» CONSIGNE A
Recopiez telles quelles les lignes des entrées, de celle qui contient « navela je Tabaković. » jusqu'à la dernière ligne des entrées comprise.

» TEXTE SOURCE

Pour les raisons que je viens d'évoquer, j'ai l'impression que mon travail est plus abouti sur R.I.F. La mise en scène y est meilleure, même si je revendique aussi celle de Contre-enquête. C'est juste qu'aujourd'hui, je procéderais un peu différemment. En revanche, du côté du scénario, c'est celui de Contre-enquête que je trouvais plus fort. En fait, je pense que ce que certains ont pu apprécier dans R.I.F., c'est de pouvoir s'identifier, de se dire que ce que je montrais ne relevait pas d'un truc tordu. On a un certain réalisme, une simple conjonction d'événements, le genre d'événements qui fait que la vie, parfois, bascule dans le drame. Je crois d'ailleurs que c'est aussi ce qui a pu déplaire à d'autres, comme si le film n'était qu'un bon épisode de FBI portés disparus. Je préfère la première analyse, mais je peux entendre cette critique-là.
Votre prochain film, ce sera encore un polar ?
Oui. Un polar mythologique contemporain. Je ne peux pas vous en dire beaucoup plus pour l'instant. Pas de la science-fiction, parce que ça, je ne sais pas faire, mais une histoire étrange, disons. Avec une fin je crois inattendue, comme je les aime en tant que spectateur.
Vous avez choisi vos comédiens ?
Non, toujours pas. J'ai fait des propositions de casting à mon producteur: nous sommes d'accord. On fignole actuellement le scénario et on va très vite envoyer tout ça aux acteurs en question...
Un film qui ne serait pas du tout policier, ce serait dans vos cordes ?
Je pense, oui, mais pour l'instant, je n'en ai pas spécialement envie. Et puis, encore une fois, je ne me dis pas que je vais écrire sur tel sujet après en avoir terminé avec tel autre. Les idées me viennent comme ça et, pour l'instant, c'est beaucoup plus facile pour moi d'avoir un héros flic. Je sais par coeur comment un flic se comporte quand il est au travail, quand il est chez lui, quand il est en week-end avec sa femme. Si vous me demandez d'avoir pour héros un boulanger-pâtissier, ce n'est pas que ça ne m'intéresserait pas, juste que je ne saurais pas faire. Quand j'aurai fait le tour avec les policiers, peut-être bien que je ferai autre chose...
Le tour n'est donc pas encore fait...

» DONNÉES BRUTES
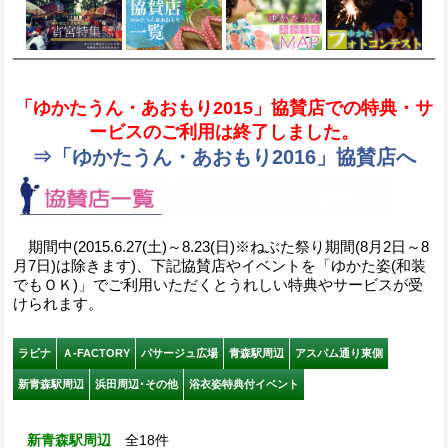
「ゆかたうん・あおもり2015」協賛店での特典・サ
ービスのご利用は終了しました。
⇒「ゆかたうん・あおもり2016」協賛店へ
期間中(2015.6.27(土)～8.23(日)※ねぶた祭り期間(8月2日～8
月7日)は除きます)、下記協賛店やイベントを「ゆかた姿(和装
でもＯＫ)」でご利用いただくとうれしい特典やサービスが受
けられます。
ラビナ
Ａ-FACTORY
パサージュ広場
青森駅周辺
アスパム通り東側
新青森駅周辺
浜田周辺･その他
浴衣姿特典付イベント
新青森駅周辺
全18件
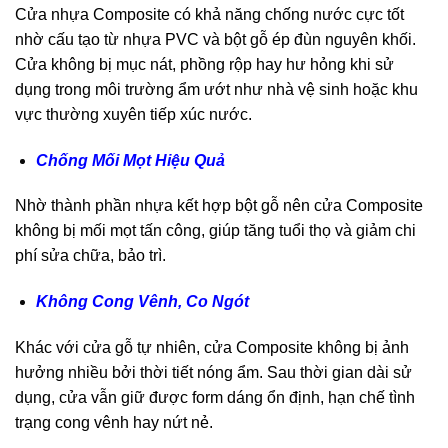
Cửa nhựa Composite có khả năng chống nước cực tốt
nhờ cấu tạo từ nhựa PVC và bột gỗ ép đùn nguyên khối.
Cửa không bị mục nát, phồng rộp hay hư hỏng khi sử
dụng trong môi trường ẩm ướt như nhà vệ sinh hoặc khu
vực thường xuyên tiếp xúc nước.
Chống Mối Mọt Hiệu Quả
Nhờ thành phần nhựa kết hợp bột gỗ nên cửa Composite
không bị mối mọt tấn công, giúp tăng tuổi thọ và giảm chi
phí sửa chữa, bảo trì.
Không Cong Vênh, Co Ngót
Khác với cửa gỗ tự nhiên, cửa Composite không bị ảnh
hưởng nhiều bởi thời tiết nóng ẩm. Sau thời gian dài sử
dụng, cửa vẫn giữ được form dáng ổn định, hạn chế tình
trạng cong vênh hay nứt nẻ.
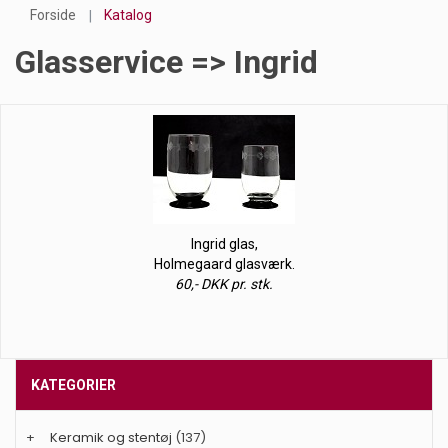
Forside
Katalog
Glasservice => Ingrid
Ingrid glas,
Holmegaard glasværk.
60,- DKK pr. stk.
KATEGORIER
+
Keramik og stentøj
(137)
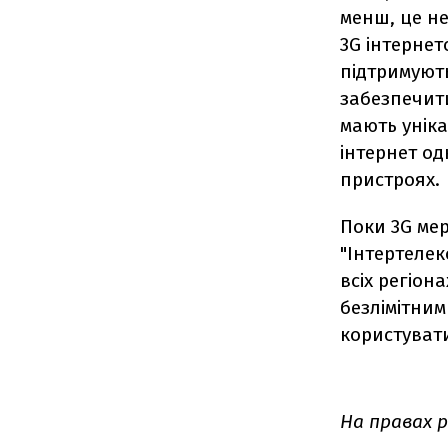
менш, це н
3G інтернет
підтримують
забезпечит
мають унік
інтернет о
пристроях.
Поки 3G мер
"Інтертеле
всіх регіон
безлімітни
користувати
На правах 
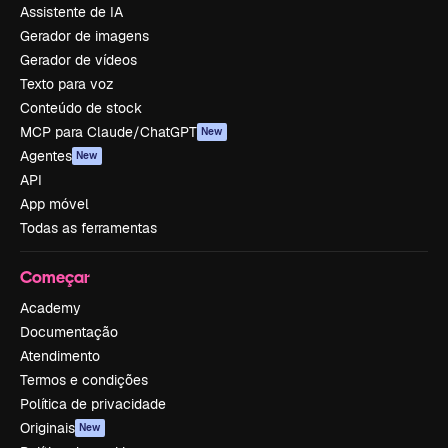
Assistente de IA
Gerador de imagens
Gerador de vídeos
Texto para voz
Conteúdo de stock
MCP para Claude/ChatGPT
New
Agentes
New
API
App móvel
Todas as ferramentas
Começar
Academy
Documentação
Atendimento
Termos e condições
Política de privacidade
Originais
New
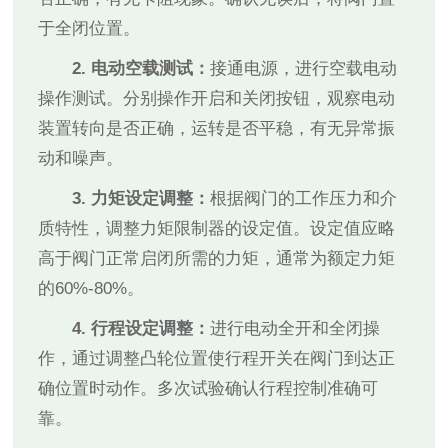
于全闭位置。
2. 电动空载测试：
接通电源，进行空载电动
操作测试。分别操作开启和关闭按钮，观察电动
装置转向是否正确，运转是否平稳，有无异常振
动和噪声。
3. 力矩设定调整：
根据阀门的工作压力和介
质特性，调整力矩限制器的设定值。设定值应略
高于阀门正常启闭所需的力矩，通常为额定力矩
的60%-80%。
4. 行程设定调整：
进行电动全开和全闭操
作，通过调整凸轮位置使行程开关在阀门到达正
确位置时动作。多次试验确认行程控制准确可
靠。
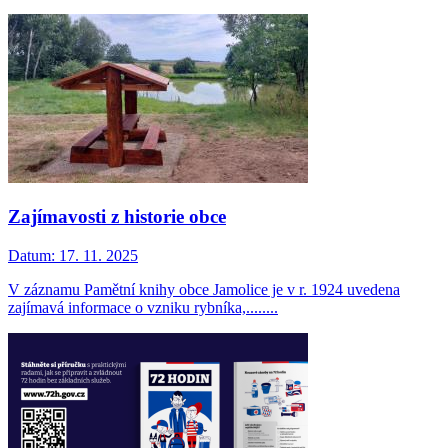
Zajímavosti z historie obce
Datum:
17. 11. 2025
V záznamu Pamětní knihy obce Jamolice je v r. 1924 uvedena
zajímavá informace o vzniku rybníka,........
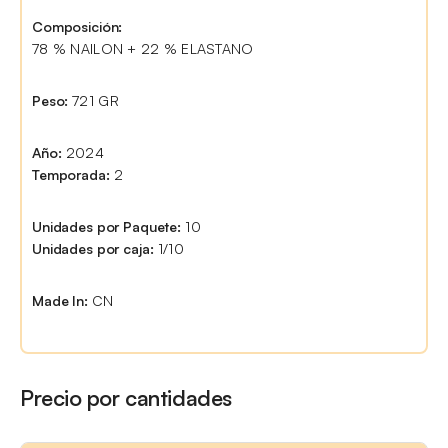
Composición:
78 % NAILON + 22 % ELASTANO
Peso:
721 GR
Año:
2024
Temporada:
2
Unidades por Paquete:
10
Unidades por caja:
1/10
Made In:
CN
Precio por cantidades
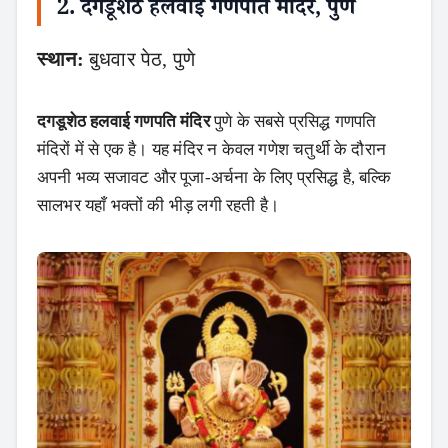
2. दगडूशेठ हलवाई गणपति मंदिर, पुणे
स्थान:
बुधवार पेठ, पुणे
दगडूशेठ हलवाई गणपति मंदिर
पुणे के सबसे प्रसिद्ध गणपति
मंदिरों में से एक है। यह मंदिर न केवल गणेश चतुर्थी के दौरान
अपनी भव्य सजावट और पूजा-अर्चना के लिए प्रसिद्ध है, बल्कि
सालभर यहाँ भक्तों की भीड़ लगी रहती है।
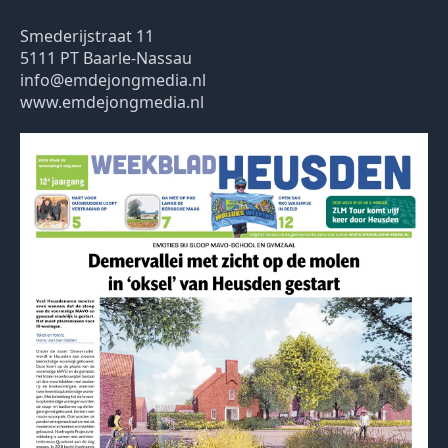
Smederijstraat 11
5111 PT Baarle-Nassau
info@emdejongmedia.nl
www.emdejongmedia.nl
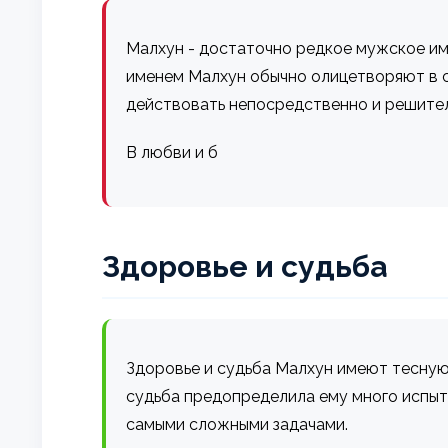
Малхун - достаточно редкое мужское имя
именем Малхун обычно олицетворяют в с
действовать непосредственно и решитель
В любви и б
Здоровье и судьба
Здоровье и судьба Малхун имеют тесную 
судьба предопределила ему много испыта
самыми сложными задачами.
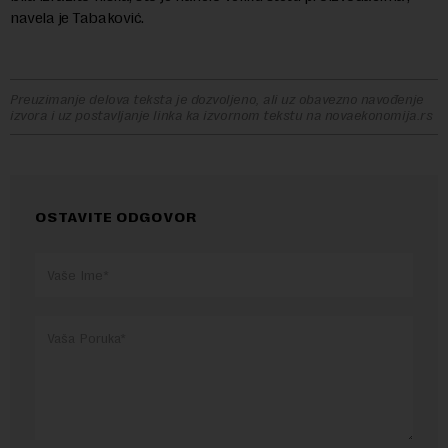
navela je Tabaković.
Preuzimanje delova teksta je dozvoljeno, ali uz obavezno navođenje
izvora i uz postavljanje linka ka izvornom tekstu na novaekonomija.rs
OSTAVITE ODGOVOR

» CONSIGNE B
Reprenez le passage de l'entretien qui commence par « Votre prochain film, ce » et se termine par « vos comédiens ? », en y remplaçant « polar » par « thriller ».

» RÉPONSE RÉDIGÉE A
navela je Tabaković.
Preuzimanje delova teksta je dozvoljeno, ali uz obavezno navođenje
izvora i uz postavljanje linka ka izvornom tekstu na novaekonomija.rs
OSTAVITE ODGOVOR

» RÉPONSE RÉDIGÉE B
Votre prochain film, ce sera encore un thriller ?
Oui. Un thriller mythologique contemporain. Je ne peux pas vous en dire beaucoup plus pour l'instant. Pas de la science-fiction, parce que ça, je ne sais pas faire, mais une histoire étrange, disons. Avec une fin je crois inattendue, comme je les aime en tant que spectateur.
Vous avez choisi vos comédiens ?